The problem with confabulation-based tech is even if it's accurate you can't really ever know that. The tech itself doesn't "know" when it is confabulating, because it is always confabulating. It just so happens with reasonably high probability that if you poke it with a real question its maximum-probability confabulation will more-or-less resemble the truth, because that is the maximum probability of what it saw in its training data. That is, no joke, pretty amazing and cool. But it doesn't leave me wanting to trust the output of any such AI model.
Example: I just prompted ChatGPT with "I'm using a Go library called semago for managing my semaphores. What is an example of how it is used?" There is no such library. But it confabulated an entire library, attributed it to a specific GitHub user who does exist (and a quick scan of the repo says it's not an implausible attribution), and wrote a description of using the API that gives absolutely no hint it does not exist. Now, credit where credit's due, that's pretty impressive that the code snippet is a confabulation of a completely plausible library. Nevertheless, it is a complete confabulation, and the only real clue that it is is precisely that I knew I was prompting one. When one accidentally happens there is no clue in the text whatsoever.
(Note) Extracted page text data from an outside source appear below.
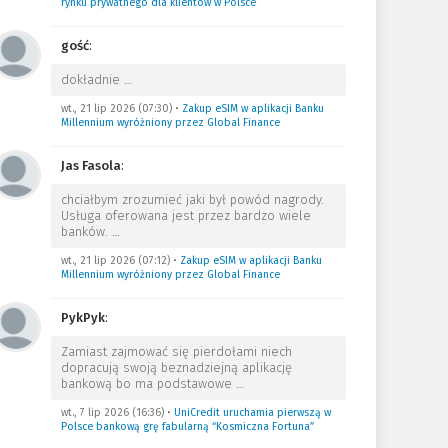
rynku prywatnego dla klientów w Polsce
gość
:
dokładnie
…
wt., 21 lip 2026 (07:30)
•
Zakup eSIM w aplikacji Banku
Millennium wyróżniony przez Global Finance
Jas Fasola
:
chciałbym zrozumieć jaki był powód nagrody.
Usługa oferowana jest przez bardzo wiele
banków.
…
wt., 21 lip 2026 (07:12)
•
Zakup eSIM w aplikacji Banku
Millennium wyróżniony przez Global Finance
PykPyk
:
Zamiast zajmować się pierdołami niech
dopracują swoją beznadziejną aplikację
bankową bo ma podstawowe
…
wt., 7 lip 2026 (16:36)
•
UniCredit uruchamia pierwszą w
Polsce bankową grę fabularną “Kosmiczna Fortuna”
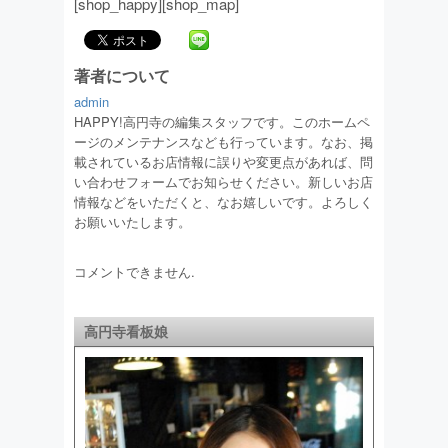
[shop_happy][shop_map]
著者について
admin
HAPPY!高円寺の編集スタッフです。このホームペ
ージのメンテナンスなども行っています。なお、掲
載されているお店情報に誤りや変更点があれば、問
い合わせフォームでお知らせください。新しいお店
情報などをいただくと、なお嬉しいです。よろしく
お願いいたします。
コメントできません.
高円寺看板娘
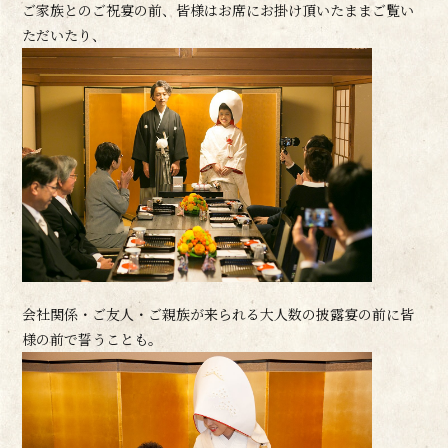
ご家族とのご祝宴の前、皆様はお席にお掛け頂いたままご覧い
ただいたり、
会社関係・ご友人・ご親族が来られる大人数の披露宴の前に皆
様の前で誓うことも。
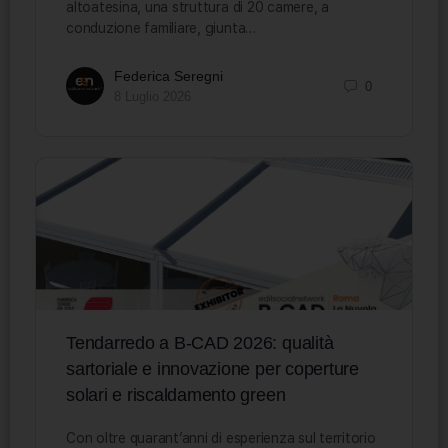
altoatesina, una struttura di 20 camere, a
conduzione familiare, giunta…
Federica Seregni
0
8 Luglio 2026
Tendarredo a B-CAD 2026: qualità
sartoriale e innovazione per coperture
solari e riscaldamento green
Con oltre quarant’anni di esperienza sul territorio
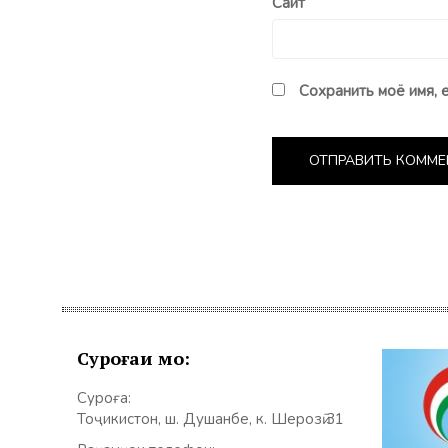
Сайт
Сохранить моё имя, 
Суроғаи мо:
Суроға:
Тоҷикистон, ш. Душанбе, к. Шерозӣ 31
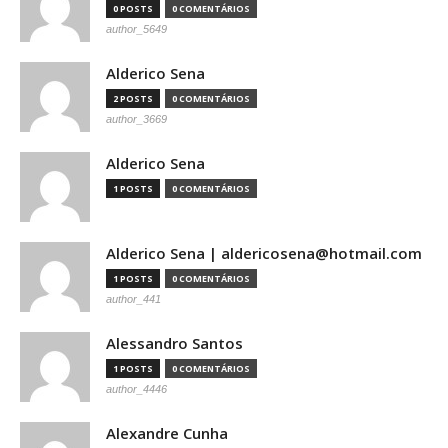
0 POSTS
0 COMENTÁRIOS
author_5649
Alderico Sena
2 POSTS
0 COMENTÁRIOS
author_3669
Alderico Sena
1 POSTS
0 COMENTÁRIOS
Alderico Sena | aldericosena@hotmail.com
1 POSTS
0 COMENTÁRIOS
author_441
Alessandro Santos
1 POSTS
0 COMENTÁRIOS
author_4446
Alexandre Cunha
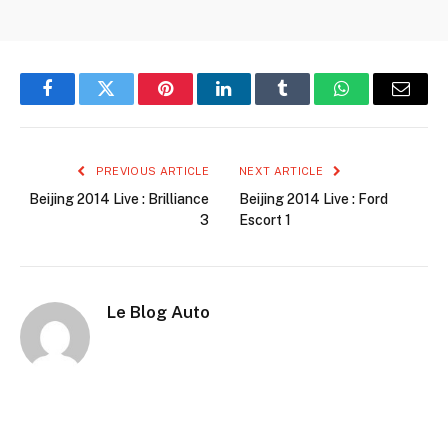
Facebook
Twitter
Pinterest
LinkedIn
Tumblr
WhatsApp
Email
PREVIOUS ARTICLE
NEXT ARTICLE
Beijing 2014 Live : Brilliance
Beijing 2014 Live : Ford
3
Escort 1
Le Blog Auto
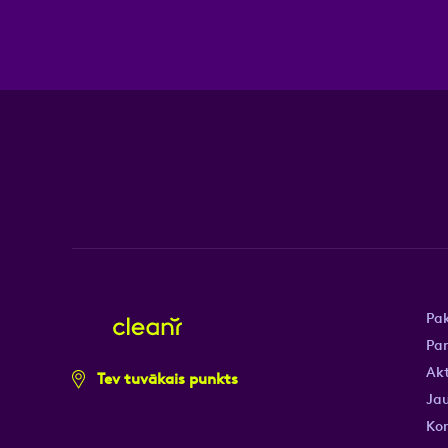
Pa
Pa
Akt
Tev tuvākais punkts
Jau
Ko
(Then I told it it was wrong, and it helpfully linked me to a non-existent standard library type "sync.Semaphore from the standard library: This is a simple semaphore implementation that is based on the sync.Mutex type. It provides basic semaphore functionality, including the ability to acquire and release permits." which is completely wrong, a GitHub library that does exist but which it completely mischaracterized, and another non-existent GitHub library. I'm not upset, really. This is still impressive in its own way. But it is confabulation.)
(And, full disclosure, I tried to get ChatGPT to describe the historical founding of the 27th state of the United States, "Morgontana", and it resolutely refused. The way in which it did so leads me to believe this is a rules-based special case added in over the underlying confabulation engine, though. Rules-based systems are ultimately a known dead end, though, and the way in which they are a dead end will only be made worse by trying to integrate them into a confabulation engine.)
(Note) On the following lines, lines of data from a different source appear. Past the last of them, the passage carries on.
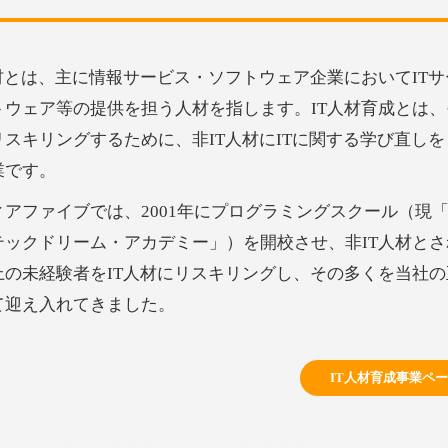
人材とは、主に情報サービス・ソフトウェア企業においてIT
トウェア等の提供を担う人材を指します。IT人材育成とは、
リスキリングするために、非IT人材にITに関する学び直し
業です。
ィアファイブでは、2001年にプログラミングスクール（現
テックドリーム・アカデミー」）を開校させ、非IT人材とされ
上の未経験者をIT人材にリスキリングし、その多くを当社の
て迎え入れてきました。
IT人材育成事業ペ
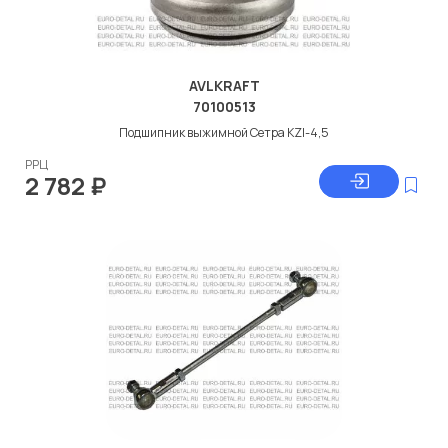
AVLKRAFT
70100513
Подшипник выжимной Сетра KZI-4,5
РРЦ
2 782
₽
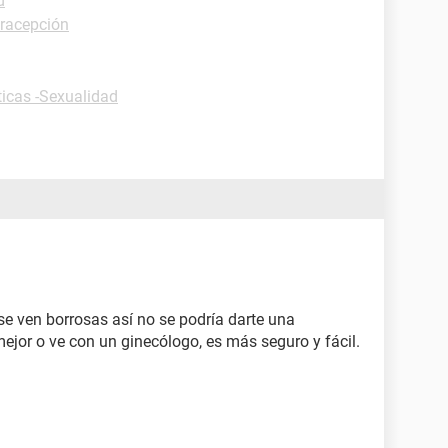
d
tracepción
ticas -Sexualidad
e ven borrosas así no se podría darte una
mejor o ve con un ginecólogo, es más seguro y fácil.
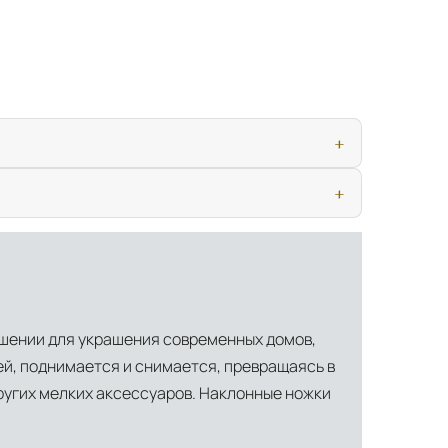
ью, дверными конструкциями и осветительными приборами. Это
иматических условиях. Наличие собственной инфраструктуры
ешении для украшения современных домов,
ей, поднимается и снимается, превращаясь в
ругих мелких аксессуаров. Наклонные ножки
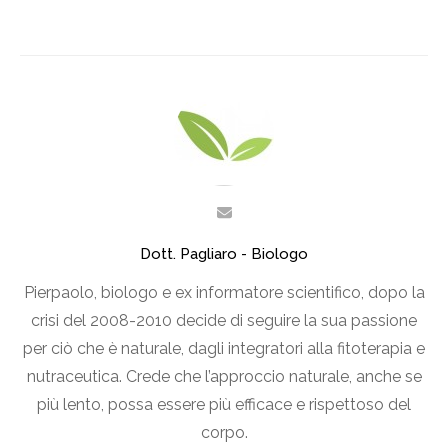
Dott. Pagliaro - Biologo
Pierpaolo, biologo e ex informatore scientifico, dopo la
crisi del 2008-2010 decide di seguire la sua passione
per ciò che è naturale, dagli integratori alla fitoterapia e
nutraceutica. Crede che l’approccio naturale, anche se
più lento, possa essere più efficace e rispettoso del
corpo.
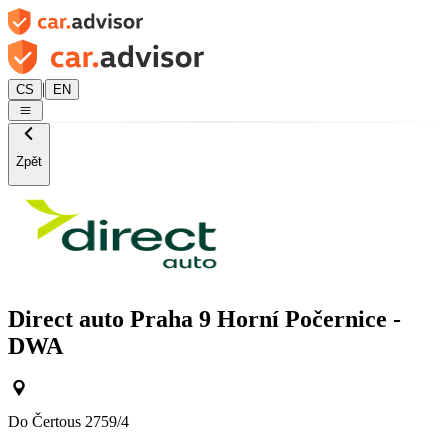
|
CS
EN
Zpět
Direct auto Praha 9 Horní Počernice -
DWA
Do Čertous 2759/4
Absolutely. I'm not against the tech, I'm trying to spread word of what it really is. And that definitely includes finding ways in which it is useful and awesome. When you want confabulation, ChatGPT is definitely ground-breaking, a noticeable improvement over GPT-3 even.
"CiteGPT and will be able to substantiate the claims it makes."
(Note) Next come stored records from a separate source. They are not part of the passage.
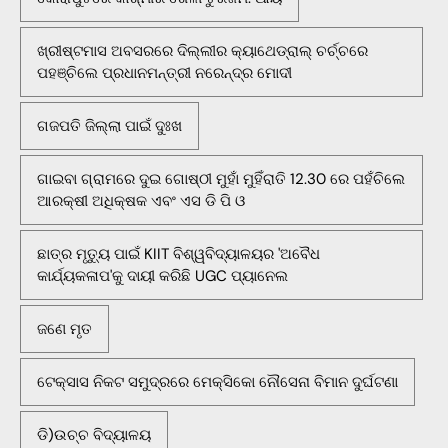
ଖ୍ରୀଷ୍ଟମାସ ଅବସରରେ ଦିଲ୍ଲୀର କ୍ୟାଥେଡ୍ରାଲ୍ ଚର୍ଚ୍ଚରେ
ପହଞ୍ଚିଲେ ପ୍ରଧାନମନ୍ତ୍ରୀ ନରେନ୍ଦ୍ର ମୋଦୀ
ଗଜପତି ଜିଲ୍ଲା ପାଇଁ ଦୁଃଖ
ଗାଇବା ଗ୍ରାମରେ ଦୁଇ ଗୋଷ୍ଠୀ ମୁହାଁ ମୁହିଁରାତି 12.30 ରେ ପହଁଚିଲେ
ଆରକ୍ଷୀ ଅଧିକ୍ଷକ ଏବଂ ଏସ ଡି ପି ଓ
ଛାତ୍ର ମୃତ୍ୟୁ ପାଇଁ KIIT ବିଶ୍ୱବିଦ୍ୟାଳୟର 'ଅବୈଧ
କାର୍ଯ୍ୟକଳାପ'କୁ ଦାୟୀ କରିଛି UGC ପ୍ୟାନେଲ
ଜଣେ ମୃତ
ଟେକ୍ସାସ ନିକଟ ସମୁଦ୍ରରେ ମେକ୍ସିକୋ ନୌସେନା ବିମାନ ଦୁର୍ଘଟଣା
ଡି)ଉଚ୍ଚ ବିଦ୍ୟାଳୟ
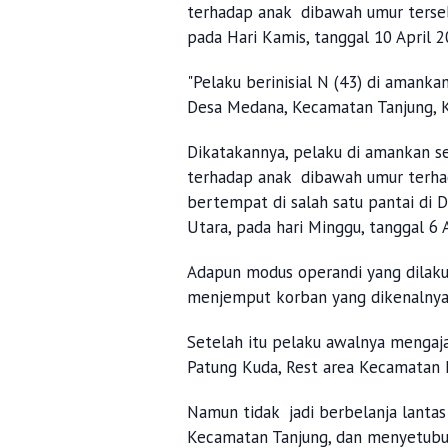
terhadap anak dibawah umur terse
pada Hari Kamis, tanggal 10 April 2
"Pelaku berinisial N (43) di amank
Desa Medana, Kecamatan Tanjung, 
Dikatakannya, pelaku di amankan s
terhadap anak dibawah umur terhad
bertempat di salah satu pantai di
Utara, pada hari Minggu, tanggal 6 
Adapun modus operandi yang dilaku
menjemput korban yang dikenalnya
Setelah itu pelaku awalnya mengaj
Patung Kuda, Rest area Kecamatan
Namun tidak jadi berbelanja lanta
Kecamatan Tanjung, dan menyetubuh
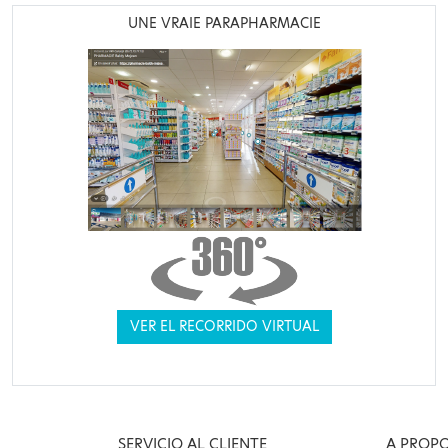
UNE VRAIE PARAPHARMACIE
VER EL RECORRIDO VIRTUAL
SERVICIO AL CLIENTE
A PROP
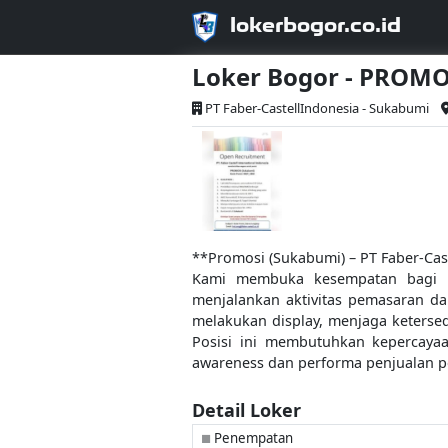
lokerbogor.co.id
Loker Bogor - PROM
PT Faber-CastellIndonesia - Sukabumi
**Promosi (Sukabumi) – PT Faber-Cast
Kami membuka kesempatan bagi i
menjalankan aktivitas pemasaran d
melakukan display, menjaga keters
Posisi ini membutuhkan kepercayaa
awareness dan performa penjualan p
Detail Loker
Penempatan
■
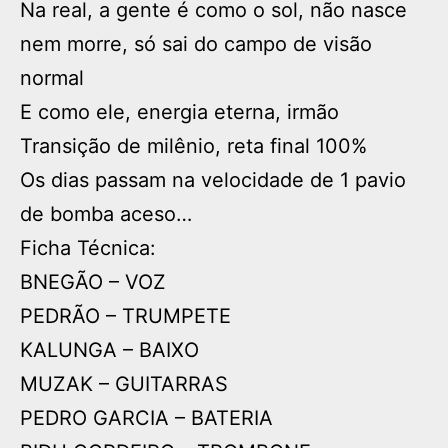
Na real, a gente é como o sol, não nasce
nem morre, só sai do campo de visão
normal
E como ele, energia eterna, irmão
Transição de milênio, reta final 100%
Os dias passam na velocidade de 1 pavio
de bomba aceso…
Ficha Técnica:
BNEGÃO – VOZ
PEDRÃO – TRUMPETE
KALUNGA – BAIXO
MUZAK – GUITARRAS
PEDRO GARCIA – BATERIA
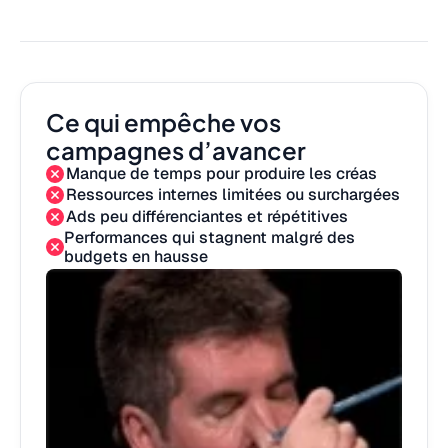
Ce qui empêche vos
campagnes d’avancer
Manque de temps pour produire les créas
Ressources internes limitées ou surchargées
Ads peu différenciantes et répétitives
Performances qui stagnent malgré des
budgets en hausse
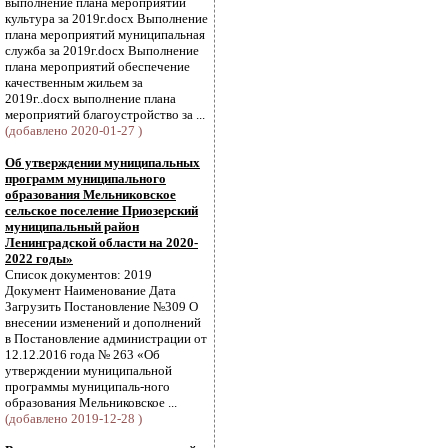
выполнение плана мероприятий
культура за 2019г.docx Выполнение
плана мероприятий муниципальная
служба за 2019г.docx Выполнение
плана мероприятий обеспечение
качественным жильем за
2019г..docx выполнение плана
мероприятий благоустройство за ...
(добавлено 2020-01-27 )
Об утверждении муниципальных
программ муниципального
образования Мельниковское
сельское поселение Приозерский
муниципальный район
Ленинградской области на 2020-
2022 годы»
Список документов: 2019
Документ Наименование Дата
Загрузить Постановление №309 О
внесении изменений и дополнений
в Постановление администрации от
12.12.2016 года № 263 «Об
утверждении муниципальной
программы муниципаль-ного
образования Мельниковское ...
(добавлено 2019-12-28 )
It'll have to be a fundamentally different architecture. "Maximum probability extension" just isn't going to do that. I'm not saying that's impossible. Presumably it is possible. Humans do it, very far from perfectly (I'm below average on this front myself, I think), but we do it at least partially, so it's clearly possible somehow. But it'll have to be something other than just a scaled up GPT model.
This is the same problem as politics in the public discourse in general. Did that reporter drop the details that would actually drive my decision? You ultimately have to go back to the sources, and it all takes a tremendous amount of time.
Even if ChatGPT summarized these documents, you'd still have to go check the original documents, not for the usual reasons of "did the summary drop an important detail I care about" (intrinsic to the act of summarization, always debatable) but for the reason of "is this actually solely sourced from the summarized text or is this one juicy detail actually a confabulation?"